Seria bom pararmos um pouco de desmontar as (facilmente desmontáveis) fantasias de Losurdo. Mas não podemos ignorar suas divagações sobre o Gulag. Ele enfatiza, com toda razão, que o Gulag stalinista não era de todo um campo de extermínio, como foram os campos nazistas destinados aos judeus.
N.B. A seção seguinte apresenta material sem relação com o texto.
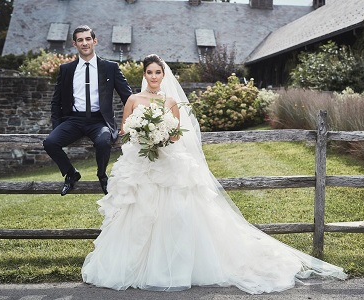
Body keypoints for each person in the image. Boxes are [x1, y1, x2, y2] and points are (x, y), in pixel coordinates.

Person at [81, 54, 347, 294]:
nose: (153, 77)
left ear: (163, 75)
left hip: (167, 164)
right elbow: (124, 131)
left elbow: (176, 136)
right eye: (149, 72)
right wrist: (142, 133)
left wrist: (160, 136)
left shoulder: (171, 102)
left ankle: (174, 265)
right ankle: (133, 264)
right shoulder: (133, 99)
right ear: (144, 75)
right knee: (138, 212)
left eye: (157, 72)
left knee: (176, 212)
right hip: (140, 164)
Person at [43, 25, 133, 196]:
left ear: (94, 41)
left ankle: (102, 175)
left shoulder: (110, 67)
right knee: (50, 142)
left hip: (99, 120)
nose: (84, 43)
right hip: (74, 120)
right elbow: (56, 101)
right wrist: (57, 126)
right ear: (74, 44)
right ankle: (71, 173)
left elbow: (128, 97)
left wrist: (128, 123)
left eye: (88, 39)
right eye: (80, 40)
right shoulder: (66, 69)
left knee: (103, 142)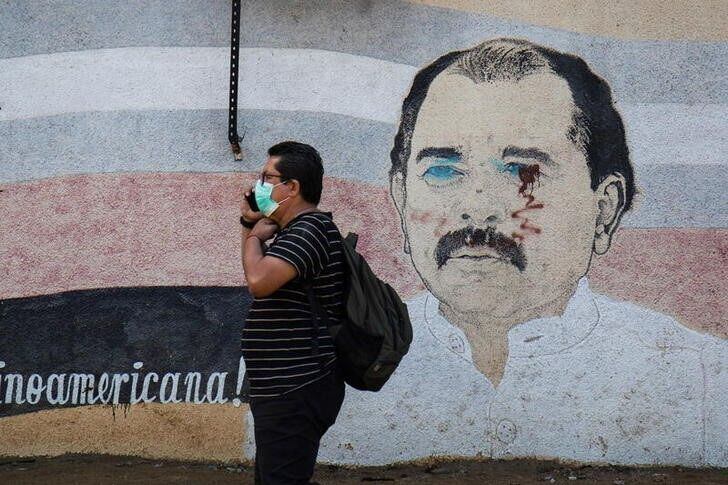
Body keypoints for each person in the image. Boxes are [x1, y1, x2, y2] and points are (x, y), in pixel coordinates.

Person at [320, 38, 727, 467]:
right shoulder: (323, 369)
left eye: (523, 170)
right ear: (401, 199)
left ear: (603, 210)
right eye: (442, 170)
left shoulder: (699, 378)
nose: (476, 206)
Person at [241, 141, 346, 484]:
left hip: (297, 385)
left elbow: (258, 281)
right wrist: (249, 223)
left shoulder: (309, 230)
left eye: (268, 177)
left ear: (293, 187)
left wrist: (255, 237)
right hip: (283, 386)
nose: (260, 184)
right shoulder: (292, 234)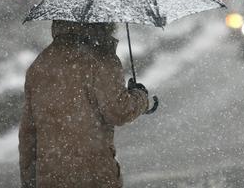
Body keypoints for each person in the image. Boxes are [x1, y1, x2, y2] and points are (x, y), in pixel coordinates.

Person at [19, 20, 149, 188]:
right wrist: (140, 97)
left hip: (50, 176)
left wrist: (29, 180)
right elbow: (119, 111)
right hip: (94, 175)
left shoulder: (40, 64)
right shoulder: (102, 59)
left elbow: (28, 133)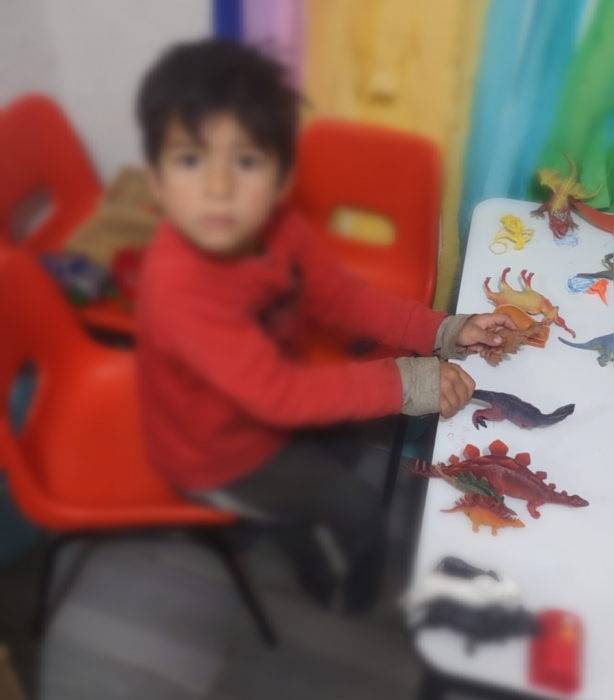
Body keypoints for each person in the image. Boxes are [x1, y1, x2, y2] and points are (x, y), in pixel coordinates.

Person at [135, 39, 513, 613]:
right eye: (191, 160)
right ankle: (349, 589)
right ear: (157, 180)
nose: (219, 187)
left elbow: (346, 301)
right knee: (356, 508)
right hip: (213, 452)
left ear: (282, 176)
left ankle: (282, 523)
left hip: (269, 408)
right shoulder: (179, 287)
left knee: (336, 451)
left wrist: (444, 331)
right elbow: (277, 394)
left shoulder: (279, 230)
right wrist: (408, 381)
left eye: (245, 161)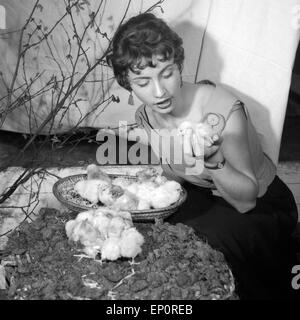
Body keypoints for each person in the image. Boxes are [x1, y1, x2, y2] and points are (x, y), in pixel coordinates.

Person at [106, 12, 299, 299]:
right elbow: (176, 171)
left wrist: (212, 159)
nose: (159, 91)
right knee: (144, 232)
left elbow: (246, 200)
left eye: (167, 74)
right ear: (128, 85)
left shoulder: (222, 111)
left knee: (198, 247)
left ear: (179, 65)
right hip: (203, 193)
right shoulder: (147, 115)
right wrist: (145, 195)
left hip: (260, 206)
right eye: (143, 82)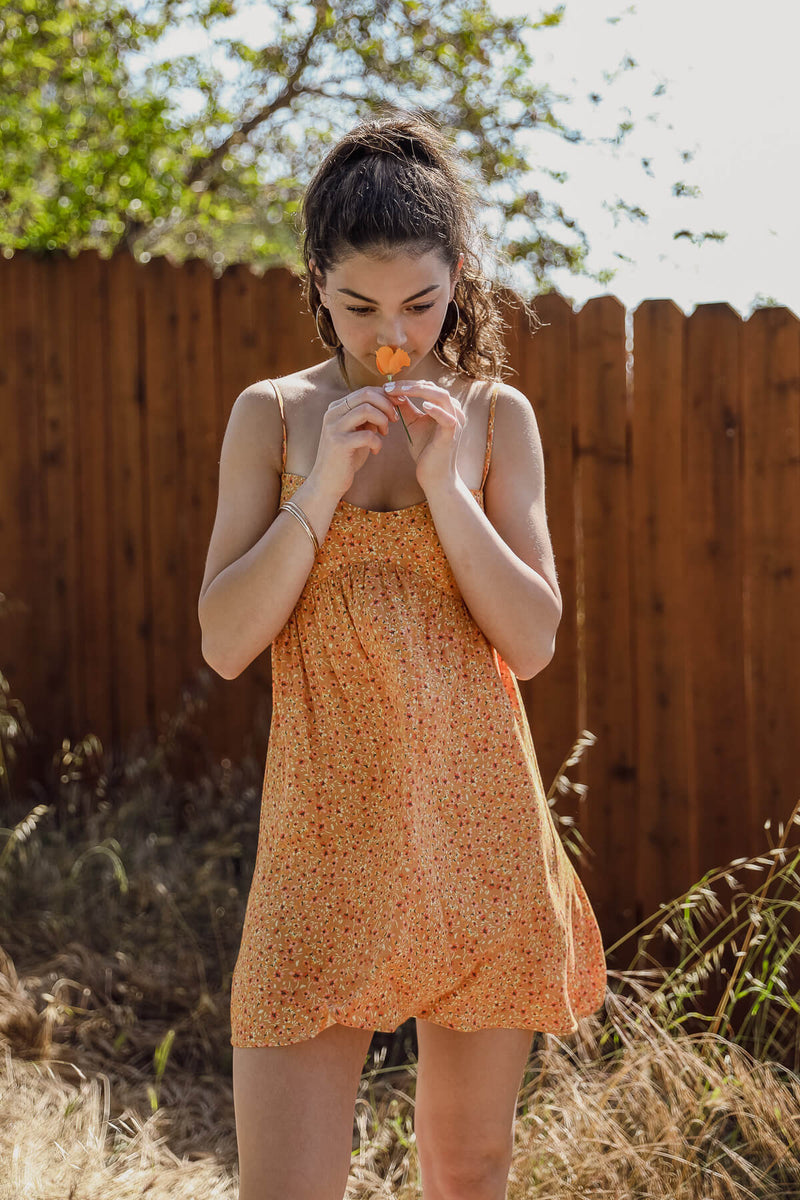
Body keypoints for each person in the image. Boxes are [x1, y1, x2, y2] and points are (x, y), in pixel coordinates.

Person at [198, 109, 606, 1200]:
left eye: (422, 303)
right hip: (320, 848)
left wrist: (441, 486)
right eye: (359, 304)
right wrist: (321, 490)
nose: (393, 332)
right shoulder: (272, 417)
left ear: (459, 277)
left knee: (466, 1171)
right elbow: (226, 641)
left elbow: (530, 641)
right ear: (316, 282)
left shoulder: (494, 416)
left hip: (478, 838)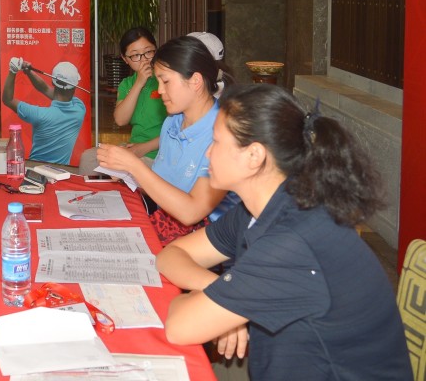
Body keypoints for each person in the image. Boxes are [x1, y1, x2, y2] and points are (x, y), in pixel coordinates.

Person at [158, 85, 412, 381]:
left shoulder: (294, 241)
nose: (208, 152)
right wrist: (220, 293)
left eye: (215, 141)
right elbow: (171, 255)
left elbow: (179, 327)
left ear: (254, 155)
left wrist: (220, 302)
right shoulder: (262, 208)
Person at [96, 35, 237, 244]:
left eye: (166, 81)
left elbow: (191, 212)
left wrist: (134, 166)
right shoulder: (173, 122)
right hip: (166, 225)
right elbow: (165, 185)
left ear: (195, 81)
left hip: (205, 243)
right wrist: (128, 174)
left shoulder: (225, 133)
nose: (159, 90)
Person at [2, 58, 87, 164]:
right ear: (75, 85)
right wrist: (29, 72)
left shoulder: (39, 115)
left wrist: (12, 71)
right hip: (61, 173)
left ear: (52, 81)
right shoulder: (80, 109)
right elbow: (47, 90)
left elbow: (8, 100)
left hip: (34, 171)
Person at [113, 27, 167, 159]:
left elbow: (178, 128)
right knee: (89, 158)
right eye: (135, 55)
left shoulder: (166, 79)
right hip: (134, 149)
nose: (144, 60)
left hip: (161, 152)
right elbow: (120, 120)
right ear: (125, 59)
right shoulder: (127, 84)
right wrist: (139, 83)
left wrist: (143, 148)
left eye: (148, 52)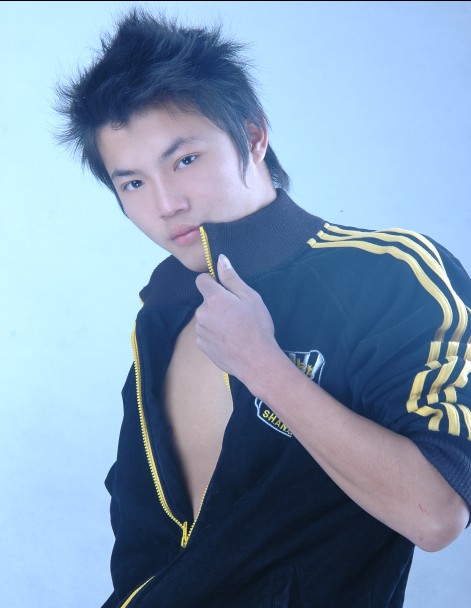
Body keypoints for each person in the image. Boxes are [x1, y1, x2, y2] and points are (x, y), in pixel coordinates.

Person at [54, 7, 471, 608]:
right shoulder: (162, 314)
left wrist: (263, 366)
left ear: (253, 136)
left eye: (185, 160)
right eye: (133, 183)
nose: (166, 204)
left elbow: (436, 515)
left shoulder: (388, 273)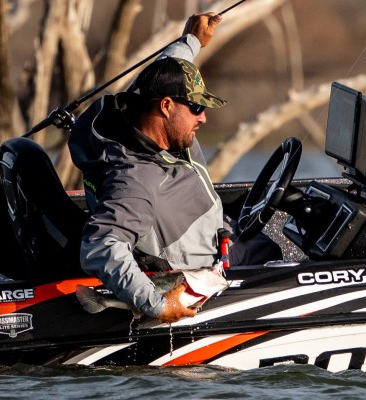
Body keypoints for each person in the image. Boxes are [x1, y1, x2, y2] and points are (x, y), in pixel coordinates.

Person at [69, 13, 282, 324]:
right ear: (166, 106)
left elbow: (163, 70)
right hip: (200, 273)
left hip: (221, 236)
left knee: (268, 247)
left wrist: (191, 41)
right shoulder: (135, 181)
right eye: (196, 107)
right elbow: (101, 246)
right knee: (279, 265)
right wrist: (156, 305)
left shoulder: (138, 111)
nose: (203, 117)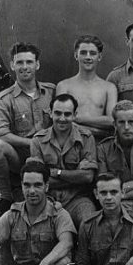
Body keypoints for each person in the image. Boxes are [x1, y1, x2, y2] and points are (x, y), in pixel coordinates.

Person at [0, 42, 55, 221]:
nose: (25, 67)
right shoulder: (5, 98)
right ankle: (5, 198)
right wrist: (31, 142)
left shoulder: (51, 92)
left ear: (37, 64)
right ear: (12, 65)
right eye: (20, 62)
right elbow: (0, 133)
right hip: (21, 158)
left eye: (29, 62)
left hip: (49, 156)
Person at [28, 93, 97, 228]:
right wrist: (74, 177)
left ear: (75, 115)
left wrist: (56, 173)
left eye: (67, 114)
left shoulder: (86, 138)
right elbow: (38, 180)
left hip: (78, 199)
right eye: (58, 113)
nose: (62, 118)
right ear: (50, 113)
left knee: (89, 221)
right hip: (47, 199)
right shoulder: (38, 140)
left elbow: (88, 177)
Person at [56, 35, 117, 139]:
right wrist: (96, 130)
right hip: (72, 144)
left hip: (101, 145)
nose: (88, 57)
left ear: (99, 56)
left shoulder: (109, 88)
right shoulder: (64, 86)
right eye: (83, 53)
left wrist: (78, 119)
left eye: (92, 53)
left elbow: (112, 121)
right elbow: (62, 120)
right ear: (76, 55)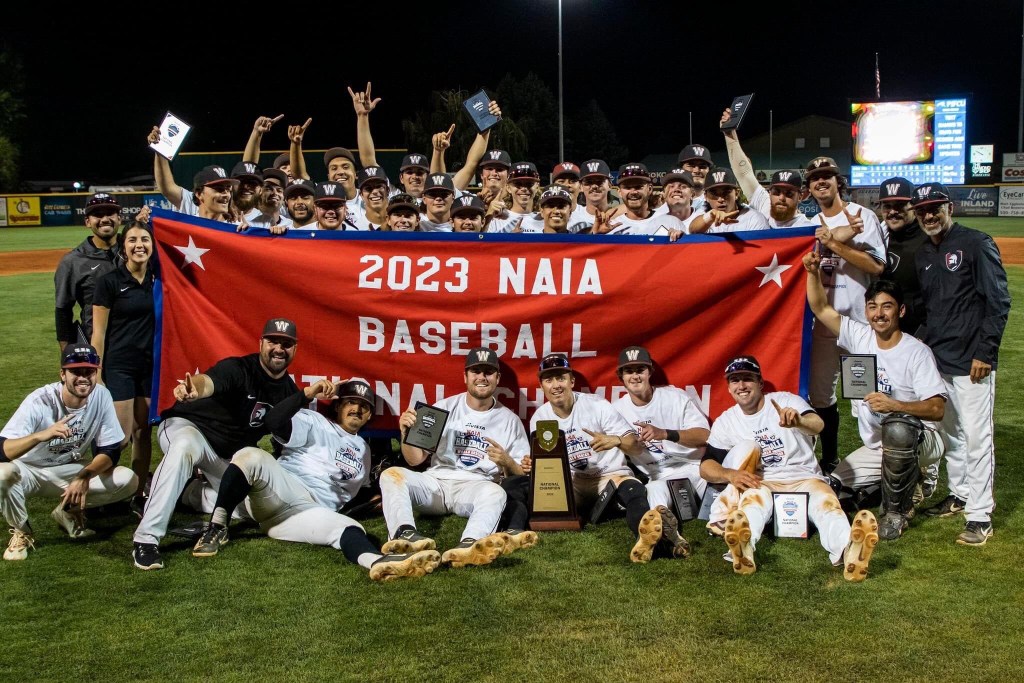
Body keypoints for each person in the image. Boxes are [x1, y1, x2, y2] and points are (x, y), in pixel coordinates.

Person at [190, 379, 441, 581]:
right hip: (284, 487)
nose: (357, 408)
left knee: (349, 528)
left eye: (364, 406)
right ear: (338, 406)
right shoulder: (315, 422)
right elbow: (273, 421)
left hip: (301, 514)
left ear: (368, 416)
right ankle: (217, 527)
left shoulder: (365, 452)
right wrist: (307, 394)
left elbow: (365, 491)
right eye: (351, 402)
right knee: (250, 456)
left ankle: (377, 562)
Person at [131, 318, 301, 570]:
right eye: (273, 341)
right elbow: (207, 382)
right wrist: (193, 390)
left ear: (295, 349)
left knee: (248, 509)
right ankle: (146, 539)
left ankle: (187, 493)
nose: (279, 348)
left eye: (286, 344)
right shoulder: (239, 368)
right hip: (188, 427)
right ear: (261, 343)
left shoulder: (289, 391)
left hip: (223, 457)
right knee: (185, 446)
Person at [699, 356, 879, 581]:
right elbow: (706, 466)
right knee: (752, 505)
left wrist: (799, 422)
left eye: (748, 379)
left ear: (760, 383)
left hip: (804, 476)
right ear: (728, 387)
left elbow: (818, 425)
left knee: (828, 506)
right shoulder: (727, 421)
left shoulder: (785, 401)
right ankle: (743, 549)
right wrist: (730, 474)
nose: (741, 386)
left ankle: (849, 550)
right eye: (735, 380)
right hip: (763, 480)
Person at [805, 259, 946, 540]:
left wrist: (895, 405)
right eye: (872, 307)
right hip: (878, 446)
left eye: (887, 306)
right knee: (834, 487)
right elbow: (821, 308)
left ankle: (896, 512)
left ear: (901, 311)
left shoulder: (916, 352)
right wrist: (812, 273)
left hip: (922, 440)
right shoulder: (860, 336)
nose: (879, 314)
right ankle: (903, 483)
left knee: (898, 426)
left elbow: (937, 408)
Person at [510, 354, 683, 563]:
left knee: (634, 491)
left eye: (561, 378)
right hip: (572, 483)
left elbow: (636, 447)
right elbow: (548, 461)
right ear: (541, 386)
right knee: (520, 486)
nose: (556, 385)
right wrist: (533, 464)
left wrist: (617, 440)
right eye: (549, 380)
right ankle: (512, 533)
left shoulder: (597, 406)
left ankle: (645, 538)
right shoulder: (540, 417)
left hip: (610, 476)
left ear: (571, 381)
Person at [912, 182, 1011, 546]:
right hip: (939, 360)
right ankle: (959, 494)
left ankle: (980, 515)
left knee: (977, 438)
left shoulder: (976, 243)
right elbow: (933, 309)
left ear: (949, 207)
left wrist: (986, 352)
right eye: (922, 210)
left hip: (972, 363)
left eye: (935, 207)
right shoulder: (924, 253)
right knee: (951, 434)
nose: (929, 215)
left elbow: (998, 301)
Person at [379, 348, 532, 567]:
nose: (481, 377)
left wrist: (507, 461)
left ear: (497, 378)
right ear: (465, 376)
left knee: (496, 492)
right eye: (475, 371)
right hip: (436, 484)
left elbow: (520, 473)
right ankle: (405, 536)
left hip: (475, 487)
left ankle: (470, 544)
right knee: (390, 475)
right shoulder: (442, 409)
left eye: (488, 372)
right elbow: (414, 460)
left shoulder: (510, 420)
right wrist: (405, 434)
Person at [1, 345, 136, 560]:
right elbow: (2, 450)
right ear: (62, 374)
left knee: (127, 479)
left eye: (89, 372)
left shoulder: (101, 396)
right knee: (2, 474)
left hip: (68, 470)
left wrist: (85, 476)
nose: (83, 378)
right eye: (76, 372)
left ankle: (66, 511)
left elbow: (110, 451)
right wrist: (40, 436)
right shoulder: (40, 400)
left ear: (96, 373)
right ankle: (22, 531)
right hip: (28, 471)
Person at [805, 156, 887, 472]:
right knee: (820, 396)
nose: (821, 181)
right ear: (809, 188)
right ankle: (830, 460)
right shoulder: (806, 224)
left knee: (865, 399)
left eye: (827, 175)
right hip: (822, 325)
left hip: (857, 326)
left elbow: (877, 267)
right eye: (815, 178)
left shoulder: (861, 216)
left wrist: (835, 245)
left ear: (839, 181)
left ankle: (879, 465)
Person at [91, 216, 157, 513]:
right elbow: (99, 333)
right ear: (123, 245)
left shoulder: (162, 280)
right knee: (120, 435)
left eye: (144, 239)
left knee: (144, 433)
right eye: (132, 240)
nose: (139, 245)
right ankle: (100, 490)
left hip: (150, 368)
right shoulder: (109, 282)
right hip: (118, 366)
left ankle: (138, 492)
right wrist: (97, 372)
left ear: (153, 245)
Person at [612, 346, 710, 517]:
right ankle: (665, 532)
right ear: (621, 377)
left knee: (725, 507)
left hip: (696, 469)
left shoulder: (675, 397)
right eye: (628, 371)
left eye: (640, 370)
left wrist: (665, 433)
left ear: (650, 372)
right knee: (653, 495)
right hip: (660, 475)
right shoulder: (616, 411)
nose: (635, 376)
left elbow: (705, 436)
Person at [719, 108, 814, 228]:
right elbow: (744, 174)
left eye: (789, 193)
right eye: (776, 192)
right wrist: (728, 133)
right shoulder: (764, 204)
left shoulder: (806, 228)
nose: (781, 198)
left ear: (800, 197)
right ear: (769, 193)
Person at [54, 193, 120, 351]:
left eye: (110, 213)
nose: (104, 219)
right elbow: (63, 310)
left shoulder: (134, 250)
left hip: (137, 341)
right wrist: (66, 354)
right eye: (97, 215)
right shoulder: (72, 261)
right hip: (96, 343)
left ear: (119, 218)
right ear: (87, 222)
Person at [878, 177, 928, 336]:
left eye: (900, 205)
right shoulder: (879, 235)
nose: (892, 212)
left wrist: (925, 332)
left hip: (919, 331)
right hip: (887, 327)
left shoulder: (928, 238)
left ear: (913, 206)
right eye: (887, 206)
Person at [595, 164, 685, 236]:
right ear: (619, 192)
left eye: (638, 187)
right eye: (627, 187)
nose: (633, 192)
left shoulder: (672, 222)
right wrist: (597, 236)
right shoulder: (610, 227)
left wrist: (681, 239)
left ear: (650, 189)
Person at [686, 167, 770, 234]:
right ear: (706, 197)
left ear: (736, 194)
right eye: (714, 194)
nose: (720, 199)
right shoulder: (702, 214)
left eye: (726, 192)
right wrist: (710, 217)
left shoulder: (754, 218)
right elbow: (692, 230)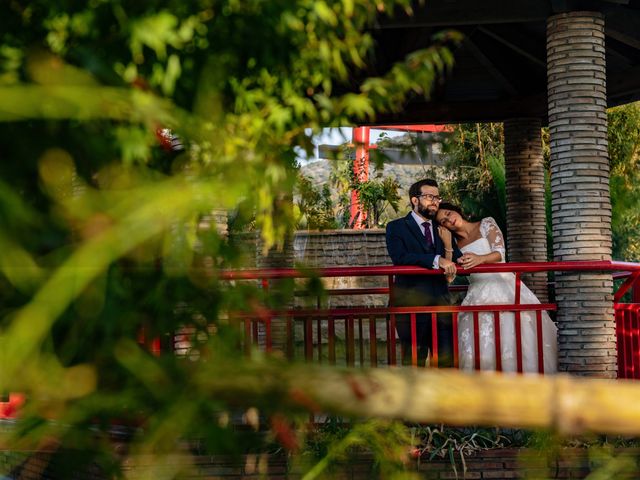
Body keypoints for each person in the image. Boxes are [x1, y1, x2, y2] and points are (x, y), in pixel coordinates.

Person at [435, 203, 558, 373]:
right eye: (444, 221)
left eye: (448, 213)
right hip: (477, 294)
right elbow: (448, 277)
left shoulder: (486, 223)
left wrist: (480, 259)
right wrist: (447, 245)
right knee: (481, 344)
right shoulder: (453, 244)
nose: (450, 219)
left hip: (505, 287)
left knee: (518, 337)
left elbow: (500, 253)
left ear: (456, 209)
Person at [385, 179, 460, 367]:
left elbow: (457, 258)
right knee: (414, 363)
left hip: (441, 305)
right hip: (410, 306)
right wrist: (437, 260)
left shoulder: (442, 228)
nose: (434, 201)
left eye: (437, 197)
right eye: (428, 196)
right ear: (415, 200)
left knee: (446, 363)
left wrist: (470, 255)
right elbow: (400, 257)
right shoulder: (396, 227)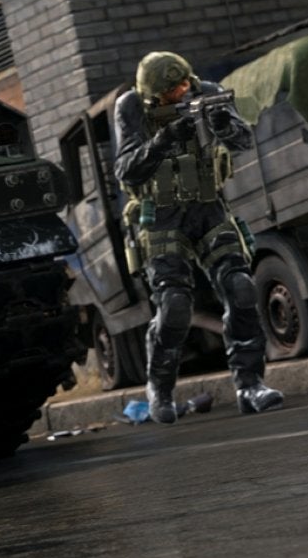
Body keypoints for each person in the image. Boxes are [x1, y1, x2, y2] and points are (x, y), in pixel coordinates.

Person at [113, 51, 283, 424]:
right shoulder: (131, 107)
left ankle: (250, 384)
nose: (182, 92)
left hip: (208, 207)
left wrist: (224, 125)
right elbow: (126, 170)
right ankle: (160, 387)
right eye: (172, 90)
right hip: (161, 215)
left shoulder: (207, 92)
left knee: (240, 287)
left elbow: (243, 141)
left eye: (184, 84)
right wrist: (163, 140)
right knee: (174, 304)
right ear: (153, 95)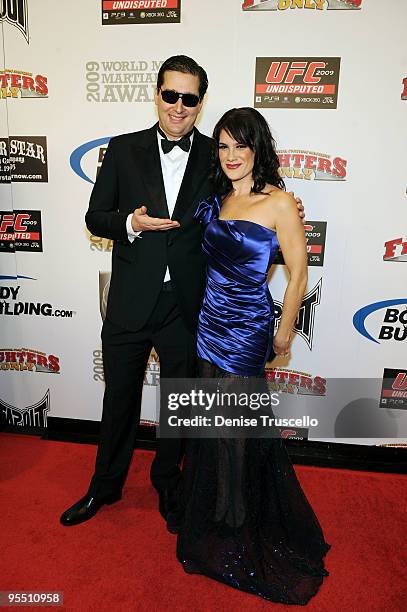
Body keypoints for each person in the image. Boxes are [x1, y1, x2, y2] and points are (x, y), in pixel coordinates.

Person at [60, 56, 305, 528]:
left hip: (186, 309)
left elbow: (249, 198)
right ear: (157, 93)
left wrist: (288, 200)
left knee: (179, 406)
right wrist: (129, 222)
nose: (178, 106)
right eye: (170, 95)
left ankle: (170, 487)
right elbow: (95, 217)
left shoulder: (217, 157)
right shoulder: (123, 149)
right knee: (119, 400)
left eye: (189, 99)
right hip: (130, 301)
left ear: (199, 103)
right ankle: (103, 487)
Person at [175, 108, 331, 605]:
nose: (231, 155)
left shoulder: (281, 203)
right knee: (212, 423)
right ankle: (220, 504)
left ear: (258, 147)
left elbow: (300, 274)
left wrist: (284, 329)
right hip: (209, 322)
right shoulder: (216, 198)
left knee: (237, 427)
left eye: (240, 145)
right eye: (222, 146)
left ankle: (240, 516)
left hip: (246, 325)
Mas, uma vez dito isso, não podemos ler sem supressa a afirmação de que “às intenções de aplicar na ‘totalidade’ do país a ‘democracia soviética’, ‘a democracia socialista’ e, inclusive, ‘um socialismo sem a ditadura do proletariado’ [como se o proletariado oprimido exercesse, naquele momento, o menor controle! – JJM] correspondem as intenções de reestabelecer no Gulag a ‘legalidade socialista’, ou a ‘legalidade revolucionária’”. Ao fim, encontrando no Gulag “uma preocupação pedagógica”, Losurdo se extasia: “o detido no Gulag é ‘um camarada’ em potencial, obrigado a participar, em condições particularmente duras, no esforço produtivo de todo o país”. Particularmente duras, de fato, porém a palavra ‘camarada’, ainda que muito em potencial, não tem preço. E Losurdo nos jura: “até 1937 os guardas chamavam o prisioneiro de ‘camarada’. Ademais, a reclusão no campo de concentração não exclui a possibilidade de promoção social”. Que grande elevador social esse socialismo do Gulag!